In this week’s Pope Center Clarion Call, Chapman University professor Richard Redding writes about a remarkable article that is forthcoming in the journal Behavioral and Brain Sciences.
The article, to which a link is included, is by six social psychologists whose political philosophies are all over the map. What unites them is their conviction that their discipline suffers as a science because the range of opinion that is now deemed acceptable has shrunk to the point where it’s extremely hard for any point of view that’s different from conventional leftism to get a hearing. Redding shares that conviction and encourages scholars to consider the likelihood that no science can advance if unconventional ideas are ruled out of bounds.
Among the authors of the article is NYU’s Jonathan Haidt, who has been declared an outcast by such writers as Paul Krugman for having the audacity to say that conservative/libertarian ideas need to be considered, not ridiculed.

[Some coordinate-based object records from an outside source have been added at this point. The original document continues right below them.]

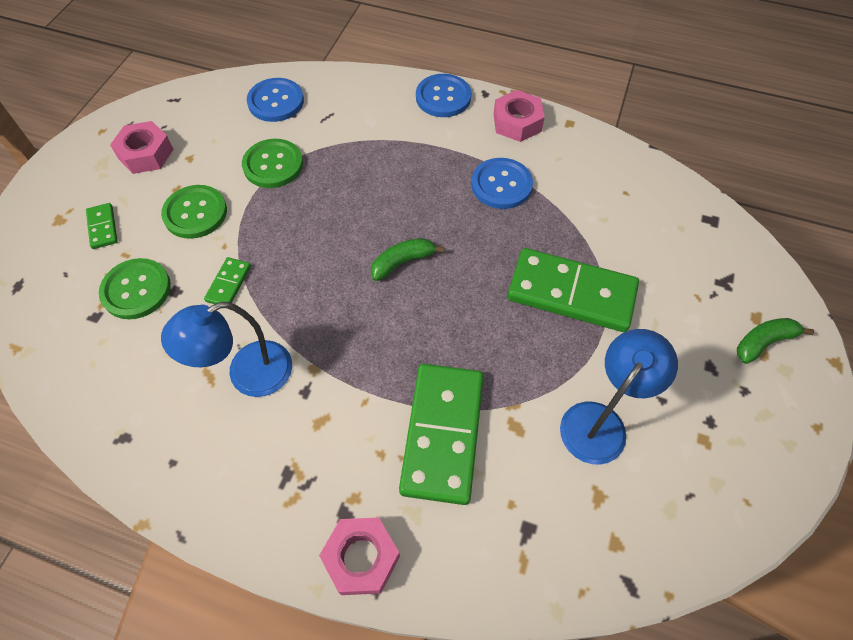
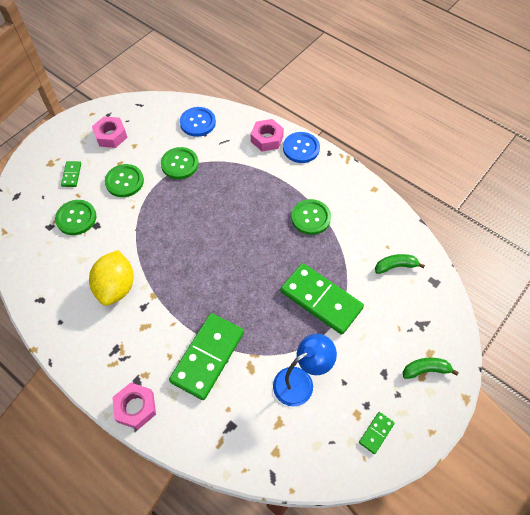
camera: 20 degrees right, 0 degrees up
(228, 284) = (126, 230): green domino -> green domino (376, 433)
(247, 375) = (116, 287): blue lamp -> yellow lemon
(402, 262) = (229, 248): green banana -> green banana (395, 266)
(501, 185) = (310, 218): blue button -> green button
(517, 122) = (340, 179): pink nut -> pink nut (267, 139)

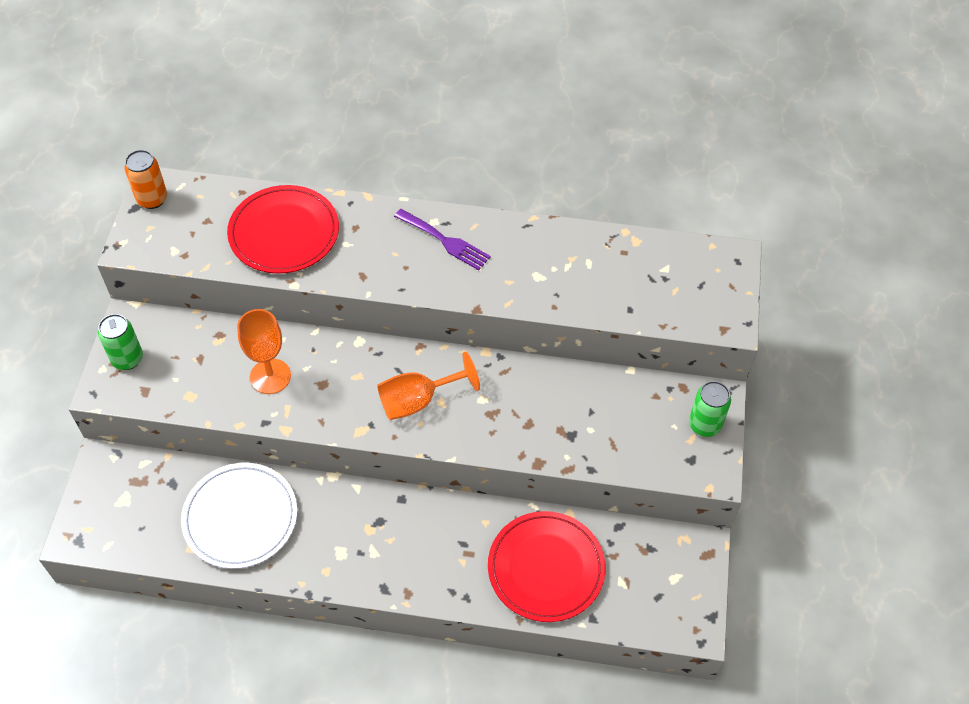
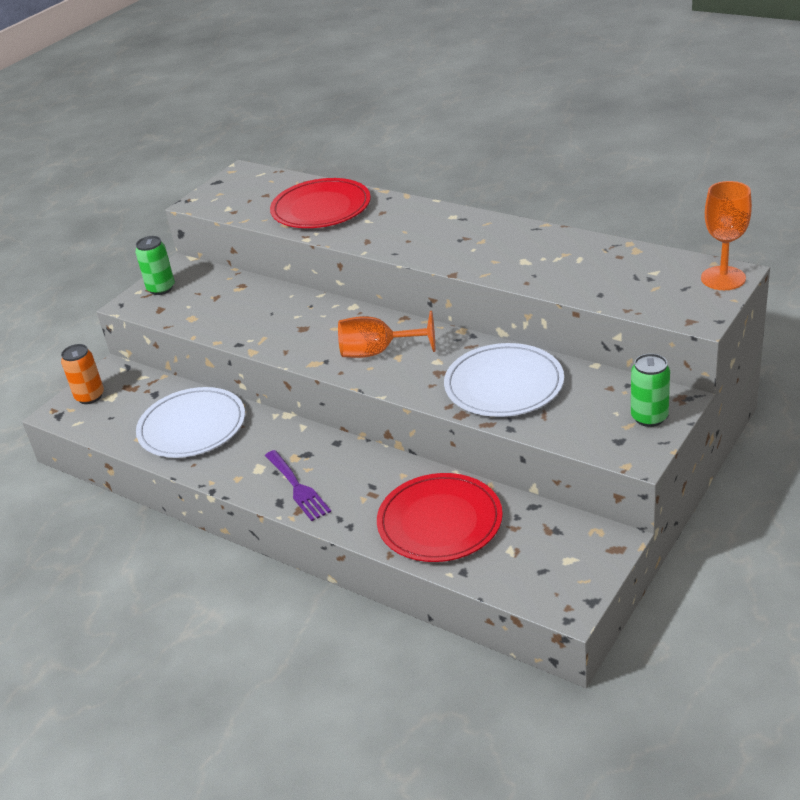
camera: 30 degrees right, 20 degrees down
(152, 199) = (233, 178): orange can -> orange can (90, 396)
(270, 376) = (263, 316): orange goblet -> orange goblet (723, 278)
(445, 241) = (454, 229): purple fork -> purple fork (298, 488)
(560, 415) = (504, 385): none -> white plate

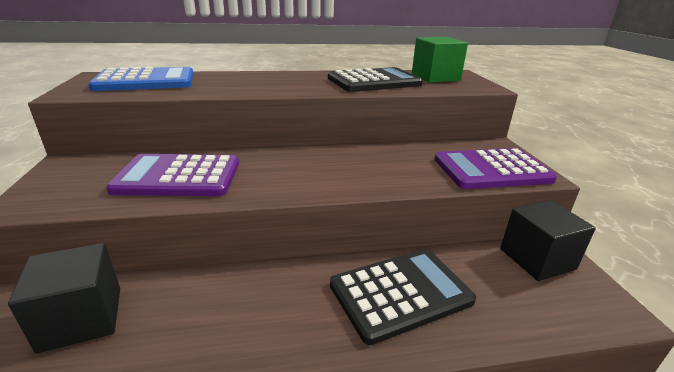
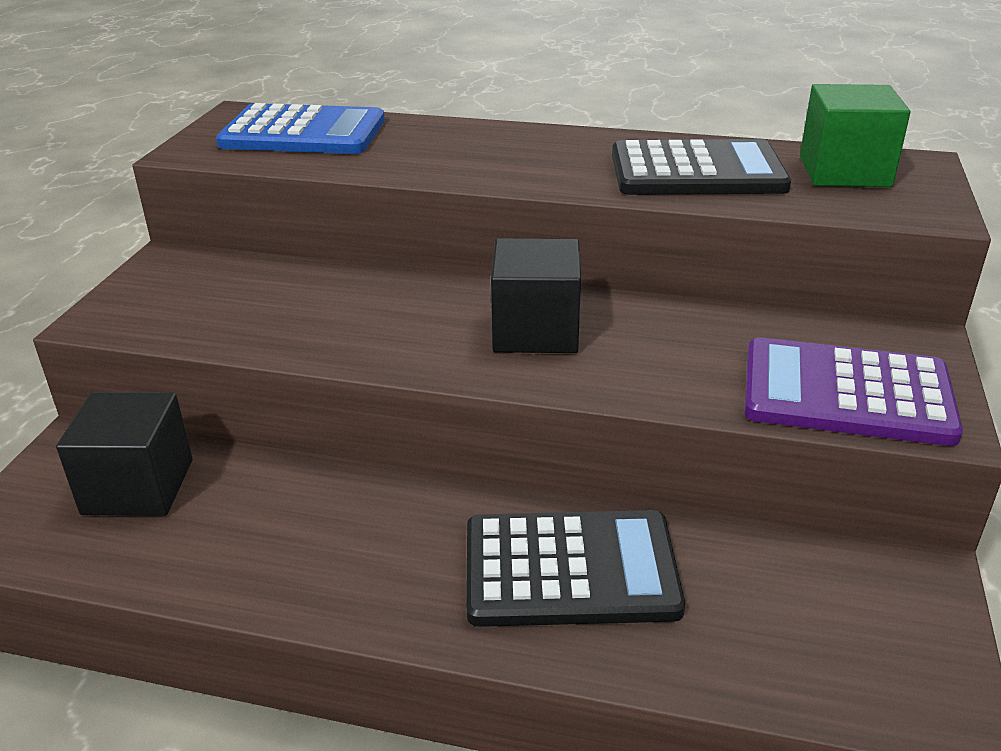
camera: 25 degrees right, 5 degrees up
(178, 177) = (303, 309): purple calculator -> none
(537, 259) = (868, 582): black cube -> black cube (535, 331)

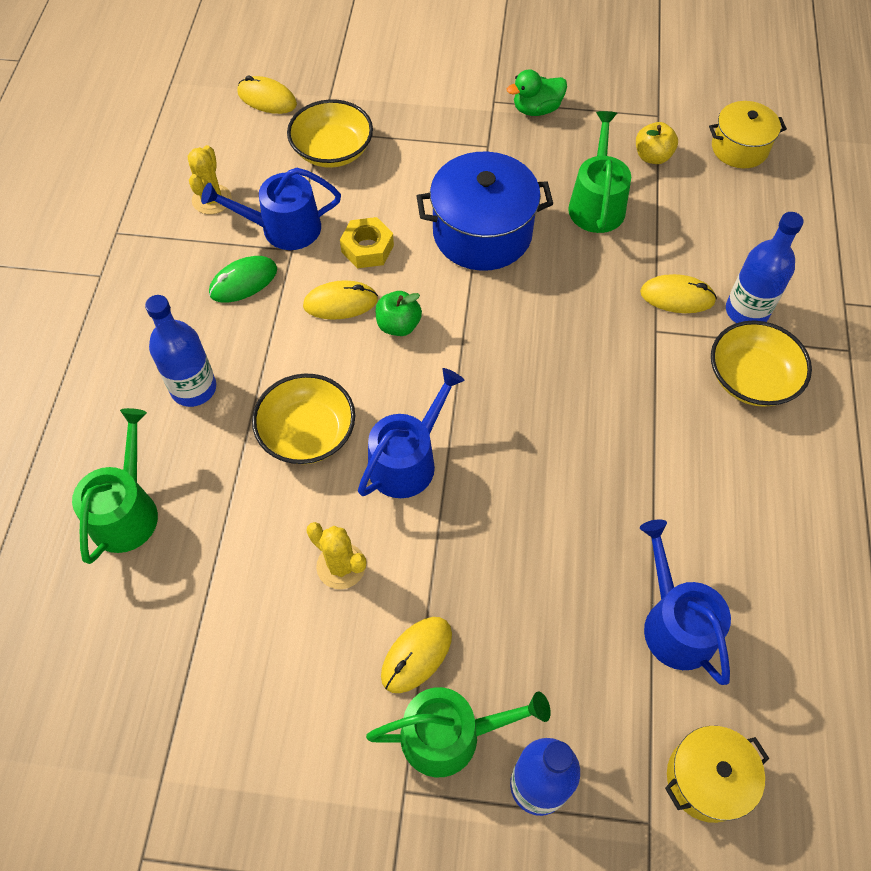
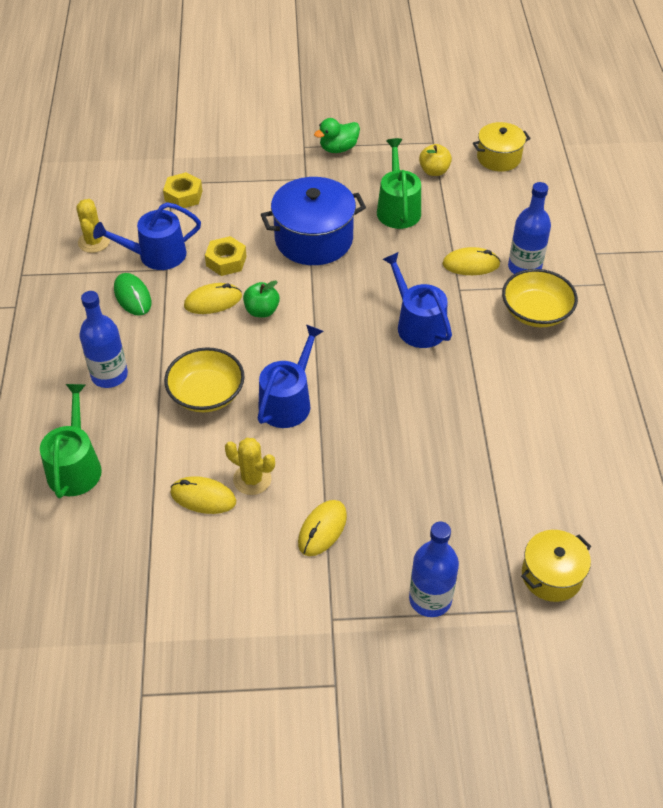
camera: 10 degrees left, 10 degrees down
(243, 282) = (132, 296): green mouse -> green mouse turned 75 degrees counterclockwise
(267, 99) = (122, 165): yellow mouse -> yellow mouse (203, 497)
(332, 150) = (183, 196): yellow bowl -> yellow nut
(450, 735) = (358, 577): green watering can -> none
(675, 623) = (510, 480): blue watering can -> blue watering can (417, 324)

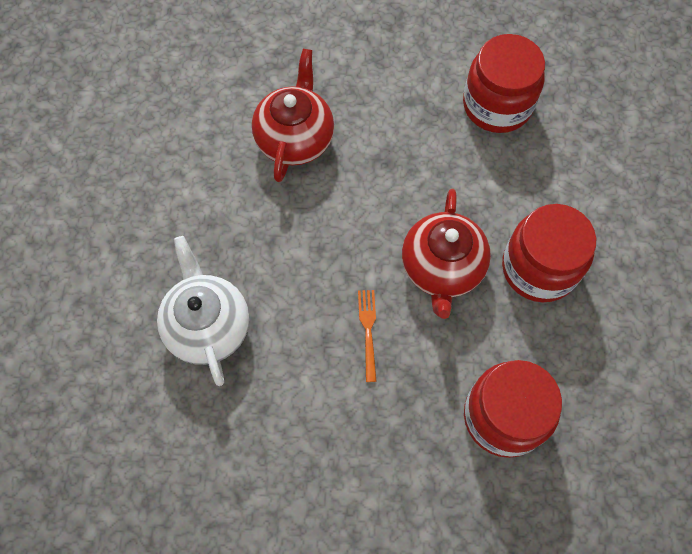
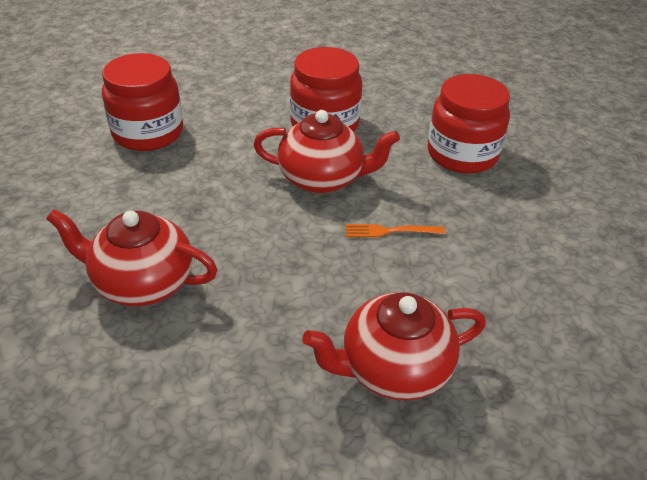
camera: 90 degrees left, 25 degrees down
(208, 326) = (393, 369): white teapot -> red teapot

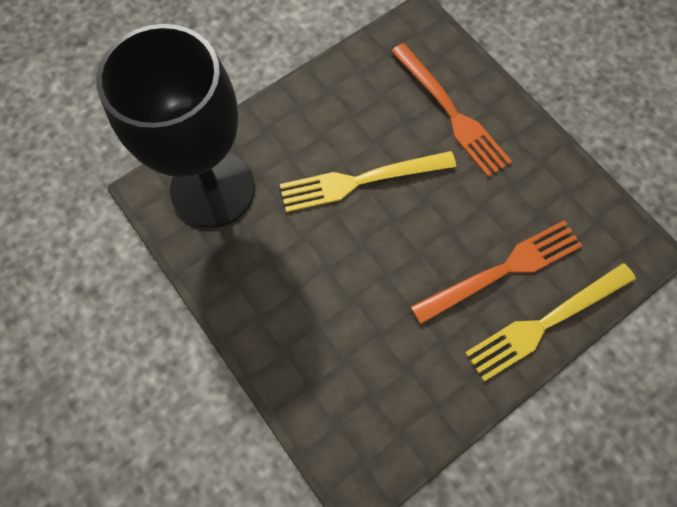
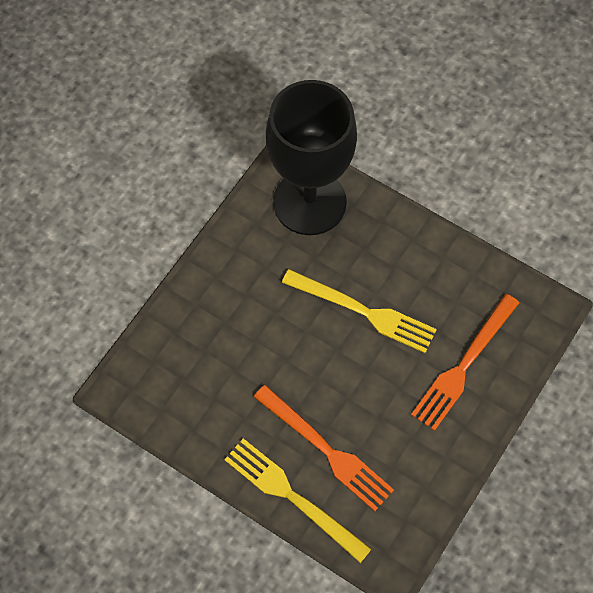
camera: 70 degrees right, 5 degrees down
(361, 181) = (363, 312): yellow fork -> yellow fork turned 150 degrees clockwise

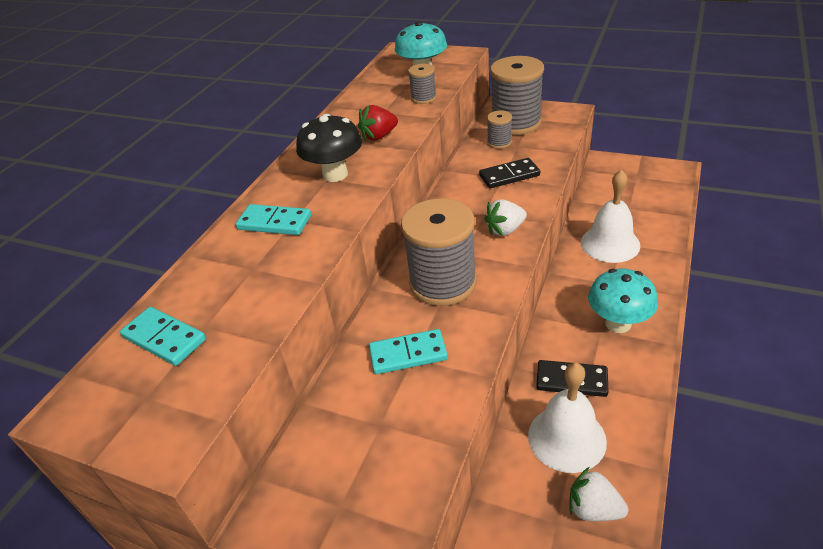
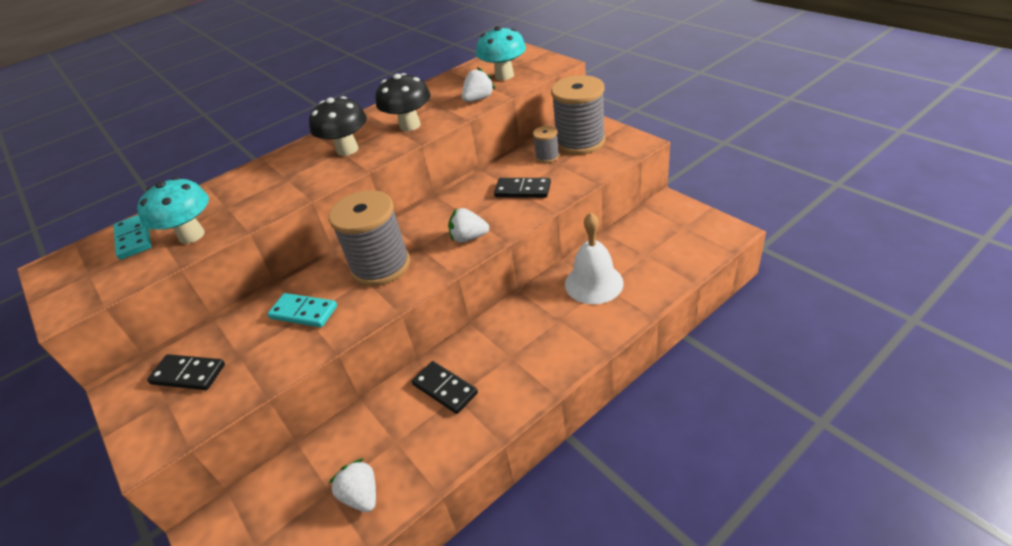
camera: 30 degrees right, 0 degrees up
(274, 222) = (272, 176): turquoise domino -> none
(339, 467) = (188, 374): none -> black domino
(379, 136) = (410, 125): red strawberry -> black mushroom
(423, 98) = (478, 99): grey spool -> white strawberry
(567, 438) = (397, 432): white bell -> none
(618, 323) = (528, 357): turquoise mushroom -> turquoise mushroom (191, 235)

Redding and the article authors argue that if academic fields feel that they must have demographic diversity, they should be at least as adamant on philosophical and viewpoint diversity. Unfortunately, while academic departments bend over backwards to say they welcome women and minorities, they often act in ways that repel students of any background who don’t agree with “progressive” ideas about economic and social policy. Until those who dominate in social psychology see what they’re doing in that regard, the field will suffer.